Data items

▼▼▼

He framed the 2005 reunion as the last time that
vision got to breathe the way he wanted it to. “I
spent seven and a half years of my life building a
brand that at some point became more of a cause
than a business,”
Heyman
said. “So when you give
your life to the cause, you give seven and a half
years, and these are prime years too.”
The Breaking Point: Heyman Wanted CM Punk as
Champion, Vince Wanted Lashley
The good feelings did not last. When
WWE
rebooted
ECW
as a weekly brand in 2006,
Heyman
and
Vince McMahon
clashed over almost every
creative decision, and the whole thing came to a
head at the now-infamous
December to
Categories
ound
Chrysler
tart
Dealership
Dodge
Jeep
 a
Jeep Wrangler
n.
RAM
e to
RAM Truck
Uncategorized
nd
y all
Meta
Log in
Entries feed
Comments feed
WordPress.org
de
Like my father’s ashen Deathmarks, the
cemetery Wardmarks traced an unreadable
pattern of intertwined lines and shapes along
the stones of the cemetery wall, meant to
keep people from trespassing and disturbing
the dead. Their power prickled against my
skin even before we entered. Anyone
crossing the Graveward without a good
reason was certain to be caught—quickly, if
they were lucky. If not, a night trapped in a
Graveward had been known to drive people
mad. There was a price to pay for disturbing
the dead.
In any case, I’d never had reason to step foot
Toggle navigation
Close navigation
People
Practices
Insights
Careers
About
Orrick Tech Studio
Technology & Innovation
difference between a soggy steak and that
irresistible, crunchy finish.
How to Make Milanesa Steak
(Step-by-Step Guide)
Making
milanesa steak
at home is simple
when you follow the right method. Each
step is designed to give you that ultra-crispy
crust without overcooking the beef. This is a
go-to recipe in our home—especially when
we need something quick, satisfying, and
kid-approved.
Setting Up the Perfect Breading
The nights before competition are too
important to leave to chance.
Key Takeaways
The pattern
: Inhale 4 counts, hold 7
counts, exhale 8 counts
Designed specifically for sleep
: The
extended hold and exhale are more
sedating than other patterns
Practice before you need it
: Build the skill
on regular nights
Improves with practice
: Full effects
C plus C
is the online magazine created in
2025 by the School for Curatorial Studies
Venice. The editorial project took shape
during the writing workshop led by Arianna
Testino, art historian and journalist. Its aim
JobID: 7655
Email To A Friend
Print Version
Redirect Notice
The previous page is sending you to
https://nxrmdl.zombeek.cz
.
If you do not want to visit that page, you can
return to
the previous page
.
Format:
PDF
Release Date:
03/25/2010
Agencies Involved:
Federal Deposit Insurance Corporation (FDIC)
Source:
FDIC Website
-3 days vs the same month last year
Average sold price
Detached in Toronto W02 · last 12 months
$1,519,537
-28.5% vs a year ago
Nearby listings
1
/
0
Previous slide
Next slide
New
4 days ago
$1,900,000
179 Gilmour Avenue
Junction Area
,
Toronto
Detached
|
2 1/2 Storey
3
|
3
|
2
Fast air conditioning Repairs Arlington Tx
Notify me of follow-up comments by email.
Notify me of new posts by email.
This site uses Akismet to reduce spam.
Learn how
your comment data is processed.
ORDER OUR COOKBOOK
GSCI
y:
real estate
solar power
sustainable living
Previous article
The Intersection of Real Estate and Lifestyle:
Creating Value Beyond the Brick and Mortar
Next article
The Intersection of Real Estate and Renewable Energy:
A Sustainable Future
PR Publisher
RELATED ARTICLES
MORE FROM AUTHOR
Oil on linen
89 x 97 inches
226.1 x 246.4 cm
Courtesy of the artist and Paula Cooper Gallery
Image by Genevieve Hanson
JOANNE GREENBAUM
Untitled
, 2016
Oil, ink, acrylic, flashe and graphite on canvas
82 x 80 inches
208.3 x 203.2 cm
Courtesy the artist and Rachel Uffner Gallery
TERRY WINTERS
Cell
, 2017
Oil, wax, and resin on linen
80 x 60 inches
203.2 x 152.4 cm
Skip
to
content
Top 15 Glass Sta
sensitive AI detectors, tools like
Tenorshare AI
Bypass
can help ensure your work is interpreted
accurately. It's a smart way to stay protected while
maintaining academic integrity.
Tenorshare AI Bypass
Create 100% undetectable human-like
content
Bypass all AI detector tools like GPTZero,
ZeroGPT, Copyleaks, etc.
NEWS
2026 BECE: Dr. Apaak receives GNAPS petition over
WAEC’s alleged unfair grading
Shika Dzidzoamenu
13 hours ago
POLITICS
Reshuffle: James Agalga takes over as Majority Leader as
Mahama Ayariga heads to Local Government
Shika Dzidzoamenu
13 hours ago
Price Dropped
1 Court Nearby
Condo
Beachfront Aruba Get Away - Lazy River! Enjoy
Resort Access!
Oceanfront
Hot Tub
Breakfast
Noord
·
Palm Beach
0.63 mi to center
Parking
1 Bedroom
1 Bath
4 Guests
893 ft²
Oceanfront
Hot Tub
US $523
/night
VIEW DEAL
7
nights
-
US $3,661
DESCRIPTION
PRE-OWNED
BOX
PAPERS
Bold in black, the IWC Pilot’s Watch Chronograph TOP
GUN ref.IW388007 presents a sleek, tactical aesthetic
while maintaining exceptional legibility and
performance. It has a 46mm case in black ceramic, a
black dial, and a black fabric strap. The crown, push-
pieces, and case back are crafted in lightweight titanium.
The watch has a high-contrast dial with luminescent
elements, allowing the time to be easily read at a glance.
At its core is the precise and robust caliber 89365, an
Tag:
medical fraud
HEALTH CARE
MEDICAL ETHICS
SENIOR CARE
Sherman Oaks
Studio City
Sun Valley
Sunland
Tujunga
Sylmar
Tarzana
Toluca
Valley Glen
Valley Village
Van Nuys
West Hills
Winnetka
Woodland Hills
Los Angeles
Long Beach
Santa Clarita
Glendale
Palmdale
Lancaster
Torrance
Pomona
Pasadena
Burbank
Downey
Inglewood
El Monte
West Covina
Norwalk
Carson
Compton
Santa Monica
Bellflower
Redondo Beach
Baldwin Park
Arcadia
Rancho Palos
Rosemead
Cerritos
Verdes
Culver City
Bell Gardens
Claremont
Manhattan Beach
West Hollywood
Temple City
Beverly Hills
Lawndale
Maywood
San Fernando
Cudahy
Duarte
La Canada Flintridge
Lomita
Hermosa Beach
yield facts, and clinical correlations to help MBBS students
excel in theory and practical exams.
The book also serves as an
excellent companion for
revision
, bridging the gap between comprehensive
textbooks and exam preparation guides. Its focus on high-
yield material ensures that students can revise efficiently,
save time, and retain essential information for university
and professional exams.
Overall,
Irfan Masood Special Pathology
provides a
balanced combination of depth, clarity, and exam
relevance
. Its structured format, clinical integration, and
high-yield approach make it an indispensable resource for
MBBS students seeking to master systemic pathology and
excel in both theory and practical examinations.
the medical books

▲▲▲

# ACTIVITY
Copy out every line of text in the records above, word for word and in the same order.

# ANSWER SPACE
He framed the 2005 reunion as the last time that
vision got to breathe the way he wanted it to. “I
spent seven and a half years of my life building a
brand that at some point became more of a cause
than a business,”
Heyman
said. “So when you give
your life to the cause, you give seven and a half
years, and these are prime years too.”
The Breaking Point: Heyman Wanted CM Punk as
Champion, Vince Wanted Lashley
The good feelings did not last. When
WWE
rebooted
ECW
as a weekly brand in 2006,
Heyman
and
Vince McMahon
clashed over almost every
creative decision, and the whole thing came to a
head at the now-infamous
December to
Categories
ound
Chrysler
tart
Dealership
Dodge
Jeep
 a
Jeep Wrangler
n.
RAM
e to
RAM Truck
Uncategorized
nd
y all
Meta
Log in
Entries feed
Comments feed
WordPress.org
de
Like my father’s ashen Deathmarks, the
cemetery Wardmarks traced an unreadable
pattern of intertwined lines and shapes along
the stones of the cemetery wall, meant to
keep people from trespassing and disturbing
the dead. Their power prickled against my
skin even before we entered. Anyone
crossing the Graveward without a good
reason was certain to be caught—quickly, if
they were lucky. If not, a night trapped in a
Graveward had been known to drive people
mad. There was a price to pay for disturbing
the dead.
In any case, I’d never had reason to step foot
Toggle navigation
Close navigation
People
Practices
Insights
Careers
About
Orrick Tech Studio
Technology & Innovation
difference between a soggy steak and that
irresistible, crunchy finish.
How to Make Milanesa Steak
(Step-by-Step Guide)
Making
milanesa steak
at home is simple
when you follow the right method. Each
step is designed to give you that ultra-crispy
crust without overcooking the beef. This is a
go-to recipe in our home—especially when
we need something quick, satisfying, and
kid-approved.
Setting Up the Perfect Breading
The nights before competition are too
important to leave to chance.
Key Takeaways
The pattern
: Inhale 4 counts, hold 7
counts, exhale 8 counts
Designed specifically for sleep
: The
extended hold and exhale are more
sedating than other patterns
Practice before you need it
: Build the skill
on regular nights
Improves with practice
: Full effects
C plus C
is the online magazine created in
2025 by the School for Curatorial Studies
Venice. The editorial project took shape
during the writing workshop led by Arianna
Testino, art historian and journalist. Its aim
JobID: 7655
Email To A Friend
Print Version
Redirect Notice
The previous page is sending you to
https://nxrmdl.zombeek.cz
.
If you do not want to visit that page, you can
return to
the previous page
.
Format:
PDF
Release Date:
03/25/2010
Agencies Involved:
Federal Deposit Insurance Corporation (FDIC)
Source:
FDIC Website
-3 days vs the same month last year
Average sold price
Detached in Toronto W02 · last 12 months
$1,519,537
-28.5% vs a year ago
Nearby listings
1
/
0
Previous slide
Next slide
New
4 days ago
$1,900,000
179 Gilmour Avenue
Junction Area
,
Toronto
Detached
|
2 1/2 Storey
3
|
3
|
2
Fast air conditioning Repairs Arlington Tx
Notify me of follow-up comments by email.
Notify me of new posts by email.
This site uses Akismet to reduce spam.
Learn how
your comment data is processed.
ORDER OUR COOKBOOK
GSCI
y:
real estate
solar power
sustainable living
Previous article
The Intersection of Real Estate and Lifestyle:
Creating Value Beyond the Brick and Mortar
Next article
The Intersection of Real Estate and Renewable Energy:
A Sustainable Future
PR Publisher
RELATED ARTICLES
MORE FROM AUTHOR
Oil on linen
89 x 97 inches
226.1 x 246.4 cm
Courtesy of the artist and Paula Cooper Gallery
Image by Genevieve Hanson
JOANNE GREENBAUM
Untitled
, 2016
Oil, ink, acrylic, flashe and graphite on canvas
82 x 80 inches
208.3 x 203.2 cm
Courtesy the artist and Rachel Uffner Gallery
TERRY WINTERS
Cell
, 2017
Oil, wax, and resin on linen
80 x 60 inches
203.2 x 152.4 cm
Skip
to
content
Top 15 Glass Sta
sensitive AI detectors, tools like
Tenorshare AI
Bypass
can help ensure your work is interpreted
accurately. It's a smart way to stay protected while
maintaining academic integrity.
Tenorshare AI Bypass
Create 100% undetectable human-like
content
Bypass all AI detector tools like GPTZero,
ZeroGPT, Copyleaks, etc.
NEWS
2026 BECE: Dr. Apaak receives GNAPS petition over
WAEC’s alleged unfair grading
Shika Dzidzoamenu
13 hours ago
POLITICS
Reshuffle: James Agalga takes over as Majority Leader as
Mahama Ayariga heads to Local Government
Shika Dzidzoamenu
13 hours ago
Price Dropped
1 Court Nearby
Condo
Beachfront Aruba Get Away - Lazy River! Enjoy
Resort Access!
Oceanfront
Hot Tub
Breakfast
Noord
·
Palm Beach
0.63 mi to center
Parking
1 Bedroom
1 Bath
4 Guests
893 ft²
Oceanfront
Hot Tub
US $523
/night
VIEW DEAL
7
nights
-
US $3,661
DESCRIPTION
PRE-OWNED
BOX
PAPERS
Bold in black, the IWC Pilot’s Watch Chronograph TOP
GUN ref.IW388007 presents a sleek, tactical aesthetic
while maintaining exceptional legibility and
performance. It has a 46mm case in black ceramic, a
black dial, and a black fabric strap. The crown, push-
pieces, and case back are crafted in lightweight titanium.
The watch has a high-contrast dial with luminescent
elements, allowing the time to be easily read at a glance.
At its core is the precise and robust caliber 89365, an
Tag:
medical fraud
HEALTH CARE
MEDICAL ETHICS
SENIOR CARE
Sherman Oaks
Studio City
Sun Valley
Sunland
Tujunga
Sylmar
Tarzana
Toluca
Valley Glen
Valley Village
Van Nuys
West Hills
Winnetka
Woodland Hills
Los Angeles
Long Beach
Santa Clarita
Glendale
Palmdale
Lancaster
Torrance
Pomona
Pasadena
Burbank
Downey
Inglewood
El Monte
West Covina
Norwalk
Carson
Compton
Santa Monica
Bellflower
Redondo Beach
Baldwin Park
Arcadia
Rancho Palos
Rosemead
Cerritos
Verdes
Culver City
Bell Gardens
Claremont
Manhattan Beach
West Hollywood
Temple City
Beverly Hills
Lawndale
Maywood
San Fernando
Cudahy
Duarte
La Canada Flintridge
Lomita
Hermosa Beach
yield facts, and clinical correlations to help MBBS students
excel in theory and practical exams.
The book also serves as an
excellent companion for
revision
, bridging the gap between comprehensive
textbooks and exam preparation guides. Its focus on high-
yield material ensures that students can revise efficiently,
save time, and retain essential information for university
and professional exams.
Overall,
Irfan Masood Special Pathology
provides a
balanced combination of depth, clarity, and exam
relevance
. Its structured format, clinical integration, and
high-yield approach make it an indispensable resource for
MBBS students seeking to master systemic pathology and
excel in both theory and practical examinations.
the medical books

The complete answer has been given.